The Hyperledger fabric utilizes PBFT and the Kafka order system. The drawback of the Kafka ordering system is its failure to comply with BFT. The system makes up by offering crash fault tolerance and finality. This shields the mechanism from achieving consensus agreement in case of malicious nodes.
The blockchain processes reach consensus when:
a) All nodes agree upon the output value: A common output determines accuracy leading to process termination.
b) A majority of the nodes acknowledge the same output value: A majority consensus of agreement on a consensus value leads to output determination.
Decentralized blockchain technology has the BFT requirement inbuilt within its protocol. The PoW mechanism of Bitcoin solves the aforementioned Byzantine Generals Problem through the lack of a centralized authority, achieving a majority consensus despite the presence of non-trustworthy parties and a non-instantaneous network.
Under ideal zero-network latency conditions, BFT is 50%. In real-world application, the tolerance reduces to 49.5% in Bitcoin and 46% in Ethereum respectively. Under conditions where the network latency becomes equivalent to block time or approaches infinity, the byzantine fault tolerance becomes 33% and 0 respectively.
Byzantine faults are often arbitrary in nature, comprising a wide possibility of failures including crash failures, software bugs, cybersecurity attacks, collusion between nodes with illlicit intent and more. One of the main preferences for expediting Bzantine consensus protocol is low latency. At least two communication steps are necessary for consensus completion, in addition to require a hardware/computer application for Trusted Execution Envrironment(TEEs).

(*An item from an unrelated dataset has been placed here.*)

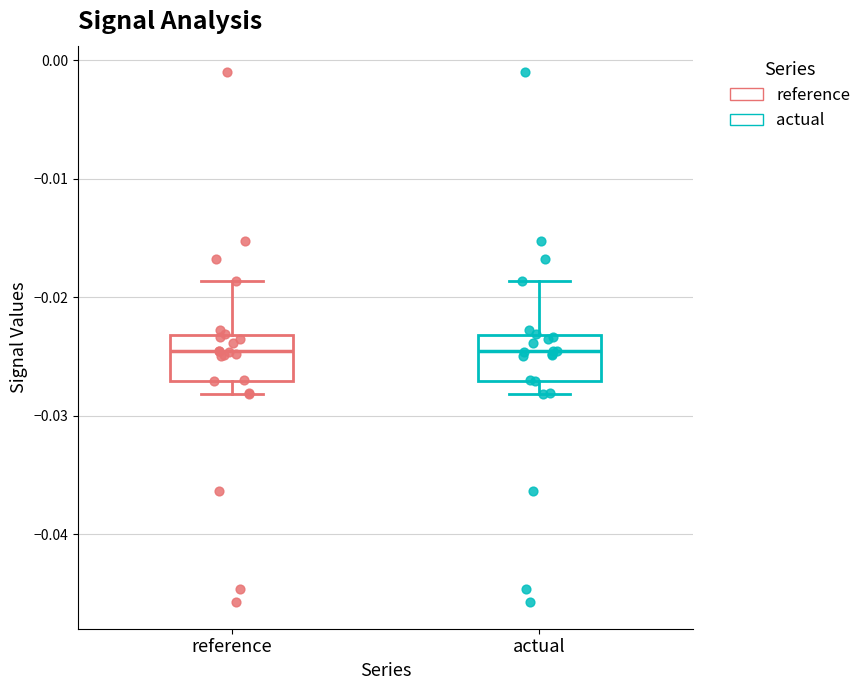

Reading left to right, transcribe this box plot: for each box, give where its median line is, the range the box spans, and where its two whiskers end, as read against the y-axis. The values are not printed on the chart, so give them approximately, as read against the axis.

reference: median -0.025, box -0.027 to -0.023, whiskers -0.028 to -0.019
actual: median -0.025, box -0.027 to -0.023, whiskers -0.028 to -0.019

The FastBFT protocol is a noticeable improvement with significant improvements in speed and security. The technique utilizes message accumulation with hardware-centric TEEs with a facility for sharing lightweight secrets. FastBFT also comprises tree topology and failure detection capabilities.

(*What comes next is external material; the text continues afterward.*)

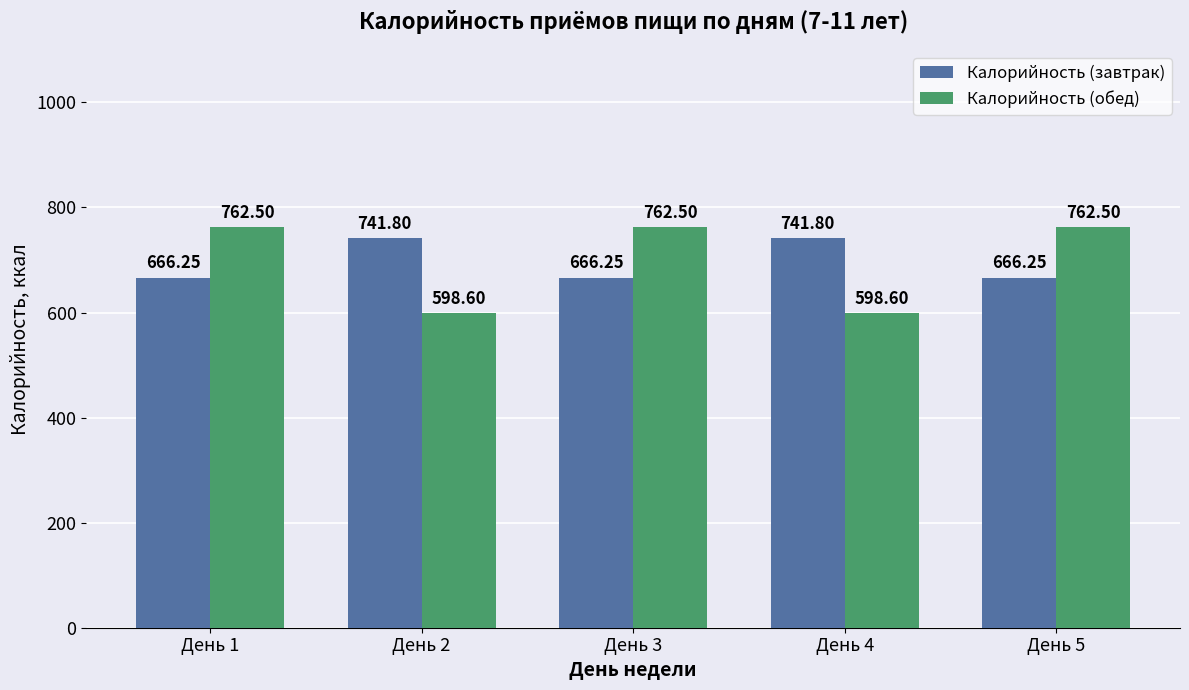

Where does the Калорийность (обед) series first go above 762?

День 1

The Secret Sharing system protects confidential data by splitting it into several pieces, which are later combined together to get the whole picture. The tiny bits of secrets are known as shadows. The data is shared using the (k,n) secret sharing scheme, where ‘n’ denotes the number of split pieces and ‘k’ represents the minimum number of required pieces for retrieving a secret. In special cases such as the XOR, where k=n, all the shadows are necessary, for the original message to be destroyed.

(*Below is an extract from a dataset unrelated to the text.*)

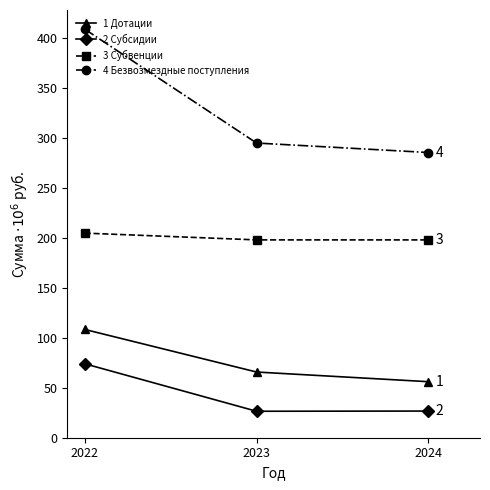

Rank the series at 2024 from highest to lowest value.

4 Безвозмездные поступления, 3 Субвенции, 1 Дотации, 2 Субсидии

The Fast BFT is capable of detecting and segregating failures. Timeouts are used for crash faults. The verified shares are utilized for byzantine faults. The practice of message aggregation decreases operational cost communication. Instead of sending the same message to all nodes, a node transmits a single message to the root node(Primary). The primary node organizes the nodes into a balanced tree structure with proper distribution of communication and computational costs.
Research experiments have demonstrated that with a payload size limit of 1MB and a network of 200 nodes, FastBFT throughput is at least 8x faster than other available BFT protocols. The throughput increases further with smaller load sizes and node numbers and declines rather slowly in comparison to the other BFT protocols. Thus, FastBFT is one of the ideal options for the next generation of blockchain applications.
If we compare Bitcoin with FastBFT, the latter processes more than 100,000 transactions each second with the former’s parameters(1 MB block, 250 bytes for each transaction). Meanwhile, Bitcoin delivers just 7 transactions per second with its PoW mechanism. The world’s largest Ethereum blockchain has a transaction throughput currently capped at 15 transactions/second.
The FastBFT protocol has the potential to be a giant leap forward in terms of the blockchain revolution. It can be a perfect solution for one of the main challenges blockchain faces today: scalability.